# Characterizing large cardinals via abstract logics

This is a talk at the Boise extravaganza in set theory,
University of Boise, June 17, 2021 (virtual).**Slides**

First-order logic, the commonly accepted formal system underlying mathematics, must draw however minimally on the properties of the set-theoretic universe in which it is defined. Stronger logics such as infinitary logics and second-order logics require access to much larger chunks of the set-theoretic background. Niceness properties of these logics, such as forms of compactness, are naturally connected to the existence of large cardinals. Indeed, many large cardinals can be characterized in terms of compactness properties of strong logics.
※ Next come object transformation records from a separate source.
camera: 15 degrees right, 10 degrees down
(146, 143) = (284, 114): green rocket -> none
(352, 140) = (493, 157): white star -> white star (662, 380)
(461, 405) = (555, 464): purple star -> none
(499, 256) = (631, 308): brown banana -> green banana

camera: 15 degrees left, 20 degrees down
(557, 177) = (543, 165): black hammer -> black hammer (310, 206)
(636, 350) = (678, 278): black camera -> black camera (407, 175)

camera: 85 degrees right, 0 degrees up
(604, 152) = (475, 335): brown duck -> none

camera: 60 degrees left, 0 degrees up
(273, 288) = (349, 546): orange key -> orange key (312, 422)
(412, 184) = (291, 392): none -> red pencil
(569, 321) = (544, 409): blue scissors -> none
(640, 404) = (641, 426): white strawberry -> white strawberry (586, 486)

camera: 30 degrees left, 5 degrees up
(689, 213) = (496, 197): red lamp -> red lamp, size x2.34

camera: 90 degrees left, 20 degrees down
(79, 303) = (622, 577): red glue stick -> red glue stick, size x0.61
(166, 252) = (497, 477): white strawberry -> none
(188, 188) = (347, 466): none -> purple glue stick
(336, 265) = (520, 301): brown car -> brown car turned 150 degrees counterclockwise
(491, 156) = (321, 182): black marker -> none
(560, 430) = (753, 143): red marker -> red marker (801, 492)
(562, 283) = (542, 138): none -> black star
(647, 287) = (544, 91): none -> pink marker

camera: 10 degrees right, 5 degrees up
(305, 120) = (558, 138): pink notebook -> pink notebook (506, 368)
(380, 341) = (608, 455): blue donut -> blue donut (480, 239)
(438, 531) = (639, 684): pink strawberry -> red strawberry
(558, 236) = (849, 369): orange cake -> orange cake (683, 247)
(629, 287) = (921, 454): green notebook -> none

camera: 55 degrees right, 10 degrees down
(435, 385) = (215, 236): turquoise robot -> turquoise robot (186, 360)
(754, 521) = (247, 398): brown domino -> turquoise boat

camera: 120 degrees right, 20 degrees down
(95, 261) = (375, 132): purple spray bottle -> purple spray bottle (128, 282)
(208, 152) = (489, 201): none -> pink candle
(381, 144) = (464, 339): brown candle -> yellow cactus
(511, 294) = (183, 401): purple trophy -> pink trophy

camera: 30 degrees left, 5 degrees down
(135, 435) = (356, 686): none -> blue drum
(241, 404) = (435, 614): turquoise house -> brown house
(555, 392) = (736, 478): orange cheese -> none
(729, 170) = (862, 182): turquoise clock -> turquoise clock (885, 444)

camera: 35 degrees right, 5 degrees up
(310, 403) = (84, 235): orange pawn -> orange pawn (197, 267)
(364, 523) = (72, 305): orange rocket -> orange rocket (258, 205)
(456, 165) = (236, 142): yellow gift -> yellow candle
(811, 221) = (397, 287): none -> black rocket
Strongly compact and weakly compact cardinals $\kappa$ are precisely the strong and weak compactness cardinals respectively for the infinitary logic $\mathbb L_{\kappa,\kappa}$. Extendible cardinals $\kappa$ are precisely the strong compactness cardinals for the infinitary second-order logic $\mathbb L^2_{\kappa,\kappa}$. Vopenka's Principle holds if and only if every logic has a strong compactness cardinal. In this talk I will review properties of various logics and how their compactness properties characterize various large cardinals. I will discuss joint work with Will Boney, Stamatis Dimopolous and Menachem Magidor in which we show that the principle *${\rm Ord}$ is subtle*, in the presence of global choice, holds if and only if every logic has a stationary class of weak compactness cardinal, i.e., it is the analogue of Vopenka's Principle for weak compactness. We also provide characterizations of the various virtual large cardinals using a new notion of a pseudo-model of a theory.